Extract exactly the lines from the top of the records through the line containing "G04 Created by", and keep pictures out of the copy.

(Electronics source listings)
# # #
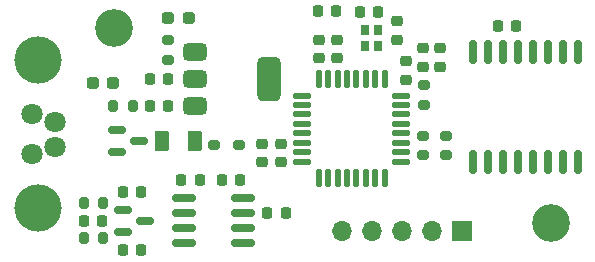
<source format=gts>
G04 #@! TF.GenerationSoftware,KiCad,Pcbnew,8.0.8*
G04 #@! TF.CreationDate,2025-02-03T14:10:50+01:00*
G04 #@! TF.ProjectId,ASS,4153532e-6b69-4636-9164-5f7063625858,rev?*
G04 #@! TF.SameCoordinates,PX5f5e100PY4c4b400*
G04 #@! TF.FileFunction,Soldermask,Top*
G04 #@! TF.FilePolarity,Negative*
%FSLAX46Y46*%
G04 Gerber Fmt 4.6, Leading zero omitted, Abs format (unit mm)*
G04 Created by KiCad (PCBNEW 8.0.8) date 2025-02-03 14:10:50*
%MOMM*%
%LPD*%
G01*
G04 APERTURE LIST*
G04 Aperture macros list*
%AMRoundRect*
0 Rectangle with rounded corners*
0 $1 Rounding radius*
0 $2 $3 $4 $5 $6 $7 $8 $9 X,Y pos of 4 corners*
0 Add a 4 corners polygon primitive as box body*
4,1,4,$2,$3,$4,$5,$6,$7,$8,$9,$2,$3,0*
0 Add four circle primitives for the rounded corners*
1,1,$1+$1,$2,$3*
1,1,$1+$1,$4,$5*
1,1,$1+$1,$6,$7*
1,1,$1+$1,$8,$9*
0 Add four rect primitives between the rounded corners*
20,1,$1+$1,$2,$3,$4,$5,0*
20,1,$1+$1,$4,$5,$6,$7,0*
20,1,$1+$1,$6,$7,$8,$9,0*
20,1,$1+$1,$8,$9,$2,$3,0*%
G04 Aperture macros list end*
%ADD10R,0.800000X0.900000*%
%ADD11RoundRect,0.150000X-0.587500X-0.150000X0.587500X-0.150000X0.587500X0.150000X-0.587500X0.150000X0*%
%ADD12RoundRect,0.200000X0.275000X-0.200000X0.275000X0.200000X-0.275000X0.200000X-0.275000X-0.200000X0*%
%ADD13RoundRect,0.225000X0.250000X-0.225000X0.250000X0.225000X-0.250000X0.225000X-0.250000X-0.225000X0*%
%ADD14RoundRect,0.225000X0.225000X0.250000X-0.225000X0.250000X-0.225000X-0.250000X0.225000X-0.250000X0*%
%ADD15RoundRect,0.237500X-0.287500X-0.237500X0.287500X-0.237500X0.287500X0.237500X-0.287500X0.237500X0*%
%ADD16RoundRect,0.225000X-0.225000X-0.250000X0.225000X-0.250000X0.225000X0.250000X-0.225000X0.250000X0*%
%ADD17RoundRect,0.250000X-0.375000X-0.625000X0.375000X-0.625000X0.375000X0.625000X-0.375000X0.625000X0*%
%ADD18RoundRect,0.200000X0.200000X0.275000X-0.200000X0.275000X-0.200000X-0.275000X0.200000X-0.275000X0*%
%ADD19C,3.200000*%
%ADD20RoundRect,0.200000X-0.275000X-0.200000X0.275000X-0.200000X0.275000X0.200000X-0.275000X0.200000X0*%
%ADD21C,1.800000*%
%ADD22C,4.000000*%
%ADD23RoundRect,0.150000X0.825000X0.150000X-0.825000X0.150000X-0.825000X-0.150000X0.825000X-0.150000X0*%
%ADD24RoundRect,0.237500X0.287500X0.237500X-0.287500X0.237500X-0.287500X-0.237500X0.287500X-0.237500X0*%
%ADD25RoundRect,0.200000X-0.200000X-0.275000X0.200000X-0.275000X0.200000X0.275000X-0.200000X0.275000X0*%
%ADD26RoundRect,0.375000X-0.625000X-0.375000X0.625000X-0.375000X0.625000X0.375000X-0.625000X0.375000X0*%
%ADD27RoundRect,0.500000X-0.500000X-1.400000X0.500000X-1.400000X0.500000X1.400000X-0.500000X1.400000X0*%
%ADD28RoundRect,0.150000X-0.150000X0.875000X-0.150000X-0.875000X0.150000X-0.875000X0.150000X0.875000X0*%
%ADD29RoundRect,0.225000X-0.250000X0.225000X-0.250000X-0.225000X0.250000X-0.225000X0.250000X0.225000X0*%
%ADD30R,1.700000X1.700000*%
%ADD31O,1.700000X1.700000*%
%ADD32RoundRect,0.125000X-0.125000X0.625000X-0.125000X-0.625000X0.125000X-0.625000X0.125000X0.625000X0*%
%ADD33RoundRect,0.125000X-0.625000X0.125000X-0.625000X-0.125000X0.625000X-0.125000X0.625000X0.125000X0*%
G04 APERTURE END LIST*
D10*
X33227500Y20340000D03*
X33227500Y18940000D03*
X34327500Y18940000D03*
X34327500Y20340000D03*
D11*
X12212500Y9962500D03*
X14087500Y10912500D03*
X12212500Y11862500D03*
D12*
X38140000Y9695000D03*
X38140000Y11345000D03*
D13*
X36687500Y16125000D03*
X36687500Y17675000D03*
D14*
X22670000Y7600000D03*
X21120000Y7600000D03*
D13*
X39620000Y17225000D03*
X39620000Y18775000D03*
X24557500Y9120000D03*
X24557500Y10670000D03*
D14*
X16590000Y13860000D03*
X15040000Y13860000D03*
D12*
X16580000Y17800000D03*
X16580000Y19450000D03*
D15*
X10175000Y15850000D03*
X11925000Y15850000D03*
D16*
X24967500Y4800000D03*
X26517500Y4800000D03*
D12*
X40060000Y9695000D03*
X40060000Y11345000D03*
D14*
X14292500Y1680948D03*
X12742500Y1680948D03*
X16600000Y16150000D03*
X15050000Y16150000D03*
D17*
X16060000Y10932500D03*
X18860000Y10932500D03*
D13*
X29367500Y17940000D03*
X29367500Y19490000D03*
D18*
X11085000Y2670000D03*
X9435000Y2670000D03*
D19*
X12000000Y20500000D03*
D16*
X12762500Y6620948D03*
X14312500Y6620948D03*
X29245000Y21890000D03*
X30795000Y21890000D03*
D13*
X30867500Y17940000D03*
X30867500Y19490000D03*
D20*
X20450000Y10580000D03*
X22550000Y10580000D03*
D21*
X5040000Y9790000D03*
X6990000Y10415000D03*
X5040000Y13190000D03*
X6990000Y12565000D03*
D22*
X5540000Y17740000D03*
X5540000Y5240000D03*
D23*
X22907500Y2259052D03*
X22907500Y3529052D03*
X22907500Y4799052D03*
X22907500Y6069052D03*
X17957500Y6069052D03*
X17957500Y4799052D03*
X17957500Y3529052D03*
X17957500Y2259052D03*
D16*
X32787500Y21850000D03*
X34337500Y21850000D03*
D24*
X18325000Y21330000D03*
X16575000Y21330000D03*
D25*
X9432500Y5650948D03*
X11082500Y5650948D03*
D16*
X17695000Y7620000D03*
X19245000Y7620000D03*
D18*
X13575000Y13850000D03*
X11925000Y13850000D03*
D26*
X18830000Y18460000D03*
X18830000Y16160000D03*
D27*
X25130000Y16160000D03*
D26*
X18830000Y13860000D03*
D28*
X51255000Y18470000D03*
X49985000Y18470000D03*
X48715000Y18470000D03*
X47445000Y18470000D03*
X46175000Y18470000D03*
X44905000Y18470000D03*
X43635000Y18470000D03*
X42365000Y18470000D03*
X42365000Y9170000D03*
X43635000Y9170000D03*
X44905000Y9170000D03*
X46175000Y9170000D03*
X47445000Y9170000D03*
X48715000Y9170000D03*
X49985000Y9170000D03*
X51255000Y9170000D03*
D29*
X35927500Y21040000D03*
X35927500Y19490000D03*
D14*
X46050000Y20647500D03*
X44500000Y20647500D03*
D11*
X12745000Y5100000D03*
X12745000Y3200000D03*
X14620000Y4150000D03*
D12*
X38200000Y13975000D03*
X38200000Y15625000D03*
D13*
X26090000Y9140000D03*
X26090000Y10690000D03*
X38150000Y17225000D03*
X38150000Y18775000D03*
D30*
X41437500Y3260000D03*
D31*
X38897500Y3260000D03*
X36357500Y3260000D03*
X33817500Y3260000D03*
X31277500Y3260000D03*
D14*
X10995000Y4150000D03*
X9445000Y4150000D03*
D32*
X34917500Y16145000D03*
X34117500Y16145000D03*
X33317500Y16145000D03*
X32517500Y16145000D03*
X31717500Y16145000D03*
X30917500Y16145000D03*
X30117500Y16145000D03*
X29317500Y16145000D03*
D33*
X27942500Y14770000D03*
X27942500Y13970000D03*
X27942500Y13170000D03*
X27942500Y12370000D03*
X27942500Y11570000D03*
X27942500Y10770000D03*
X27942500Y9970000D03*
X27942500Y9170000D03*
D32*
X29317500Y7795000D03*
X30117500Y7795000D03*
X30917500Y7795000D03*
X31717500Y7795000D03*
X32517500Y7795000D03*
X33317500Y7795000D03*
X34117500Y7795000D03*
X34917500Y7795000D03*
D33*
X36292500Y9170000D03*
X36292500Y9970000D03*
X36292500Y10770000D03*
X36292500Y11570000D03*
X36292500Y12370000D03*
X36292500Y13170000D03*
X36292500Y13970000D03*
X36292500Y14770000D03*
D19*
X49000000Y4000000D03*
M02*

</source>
# # #
EXERCISE OUTPUT:
<source format=gts>
G04 #@! TF.GenerationSoftware,KiCad,Pcbnew,8.0.8*
G04 #@! TF.CreationDate,2025-02-03T14:10:50+01:00*
G04 #@! TF.ProjectId,ASS,4153532e-6b69-4636-9164-5f7063625858,rev?*
G04 #@! TF.SameCoordinates,PX5f5e100PY4c4b400*
G04 #@! TF.FileFunction,Soldermask,Top*
G04 #@! TF.FilePolarity,Negative*
%FSLAX46Y46*%
G04 Gerber Fmt 4.6, Leading zero omitted, Abs format (unit mm)*
G04 Created by KiCad (PCBNEW 8.0.8) date 2025-02-03 14:10:50*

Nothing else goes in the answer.